Generally speaking, unhealthy behaviors result from unhealthy learning.
Just as we can acquire diseases that turn our immune systems against us, we can aquire mental and emotional habits that turn learning against us. We can learn ‘beliefs’ that avoid learning about anything that threatens them (See: Orientation). We can learn unconscious cognitive processes that misorient and misdirect our learning (see: Maladaptive Cognitive Schema). We can learn to avoid the shame of not being good enough at learning (x) by avoiding learning about (x).
All learning involves some degree of confusion. If feelings of confusion trigger feelings of shame, then avoiding the shame leads (most often) to avoiding the confusion. Confusion avoidance is learning disabling.” (see: MIND-SHAME).
Just as the word learning can be used as a noun (what was learned) and a verb (the active process of learning), ‘unhealthy learning’ can also be applied both ways. Not only can what we learn be healthy or unhealthy in terms of behavioral-health outcomes, how we learn can be healthy or unhealthy in terms of what we’re learning in particular as well as how well we learn in general.
Healthy learning (noun) provides the ‘scaffolding’ that enables our learning (verb) to extend into new dimensions and abilities. Healthy learning (noun) integrates deeply, ‘transfers’ well, and resources, supports, and orients healthy learning (verb). Healthy learning is adaptive to the present situation without being maladaptive to learning in future situations.
Unhealthy Learning disables or maladaptively misdirects or undermines our learning. Unhealthy learning (noun) misdirects and misorients our learning (verb). Unhealthy learning can be either cognitive or emotional content or cognitive or emotional habits of participating in learning that undermine or maladaptively skew learning.

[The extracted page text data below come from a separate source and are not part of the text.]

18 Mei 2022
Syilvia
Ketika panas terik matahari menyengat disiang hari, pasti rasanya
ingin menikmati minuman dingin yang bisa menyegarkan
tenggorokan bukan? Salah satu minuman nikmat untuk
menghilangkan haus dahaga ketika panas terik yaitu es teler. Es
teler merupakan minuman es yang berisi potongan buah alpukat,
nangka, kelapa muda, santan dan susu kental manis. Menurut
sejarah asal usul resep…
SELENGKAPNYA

Most struggling children are struggling because what they learned in the past is inadequately resourcing or maladaptively directing their current learning. To help children through their learning struggles (at school and in life) we have to be able to recognize and address unhealthy learning.
The most important step toward improving the health of our children’s learning is recognizing, understanding, and minimizing, unhealthy learning.